Transforming Code into Beautiful, Idiomatic Python

Introduction

I accidentally came across to this video that Raymond Hettinger presented at PyCon US 2013. Even though this was back 6 years in the past, but I still managed to learn new things from it. In this talk, Raymon focuses on these three aspects:

  1. Replace traditional index manipulation with Python’s core looping idioms
  2. Learn advanced techniques with for-else caluses and the two argument form of iter()
  3. Improve your craftmanship and aim for clean, fast, idiomatic Python code

Note: the original presentation was presented in Python 2 but I am putting Python 3 version of it here.

List

Looping over a range of numbers

for i in [0, 1, 2, 3, 4, 5]:
    print(i**2)

Better

for i in range(6):
    print(i**2)

Both of the code above performs the same task of “printing squared term of numbers range from 0 to 5 (included)”. However, later performs better as it utilizes an iterator so it does not create extra memory space.

Looping over a collection

colors = ['red', 'green', 'blue', 'yellow']

for i in range(len(colors)):
    print(colors[i])

Better

colors = ['red', 'green', 'blue', 'yellow']

for color in colors:
    print(color)

If Python is not your first programming language, you probably learned to use indices to loop through an array; however, in Python, we can simply loop through by element. This is more of a foreach loop than for loop.

Lookping backwards

Let’s say we want to print the above colors from backwards.

for i in range(len(colors)-1, -1, -1):
    print(colors[i])

Better

for color in reversed(colors):
    print(color)

Using a simple reversed() function, we can loop through backwards.

Looping over a collection and indicies

What if we are interested with both item and index?

for i in range(len(colors)):
    print(f"{i} --> {colors[i]})

Better

for i, color in enumerate(colors):
    print(f"{i} --> {color}")

Using enumerate(), we can access both item and index at the same time.

Looping over two collections

names = ['raymond', 'rachel', 'matthew']
colors = ['red', 'green', 'blue', 'yellow']
# calculate minimum length between two arrays and loop through only this amount
# to prevent index out of range error
n = min(len(names), len(colors))

for i in range(n):
    print(names[i], '-->', colors[i])

Better

for name, color in zip(names, colors):
    print(name, '-->', color)

With zip(), we can loop through two collections together at the same time, and it will take care of length mis-match by looping through only the shorter amount.

▸ **WHAT IS NEEDED**: Copy the Python idioms text between "Introduction" and "form of iter()", inclusive, switching "video" to "recording". The data after this point are not needed.

▸ **DATA EXCERPTS**:

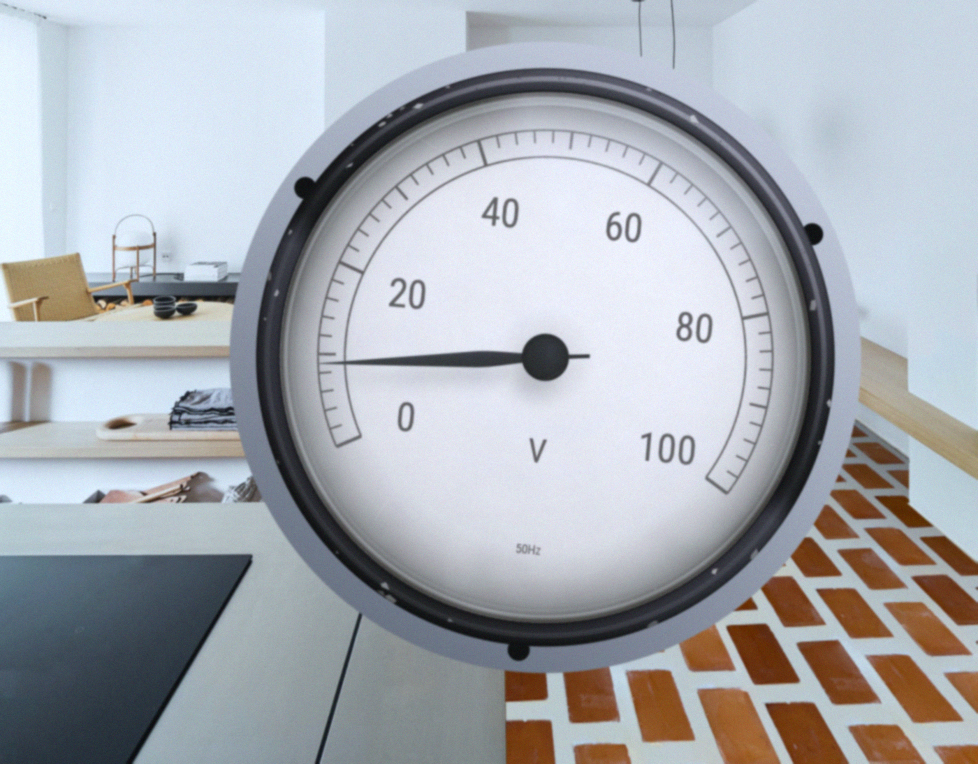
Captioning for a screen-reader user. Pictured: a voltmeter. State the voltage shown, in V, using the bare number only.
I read 9
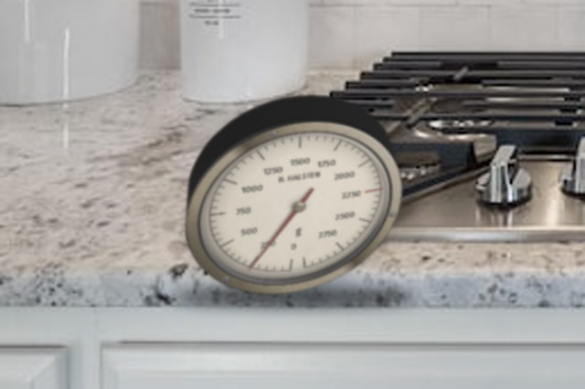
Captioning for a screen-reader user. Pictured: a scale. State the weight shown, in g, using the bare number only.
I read 250
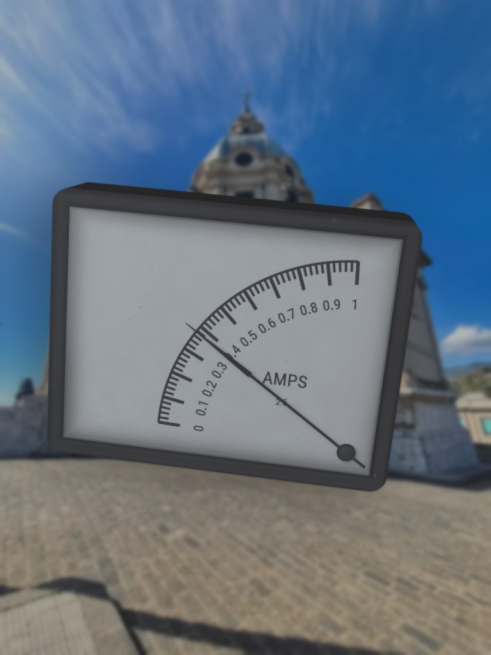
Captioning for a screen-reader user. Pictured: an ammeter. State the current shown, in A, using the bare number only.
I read 0.38
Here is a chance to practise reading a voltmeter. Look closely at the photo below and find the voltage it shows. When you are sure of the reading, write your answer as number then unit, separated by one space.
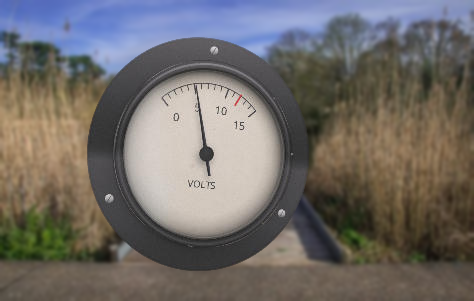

▸ **SOLUTION BELOW**:
Introduction

I accidentally came across to this recording that Raymond Hettinger presented at PyCon US 2013. Even though this was back 6 years in the past, but I still managed to learn new things from it. In this talk, Raymon focuses on these three aspects:

  1. Replace traditional index manipulation with Python’s core looping idioms
  2. Learn advanced techniques with for-else caluses and the two argument form of iter()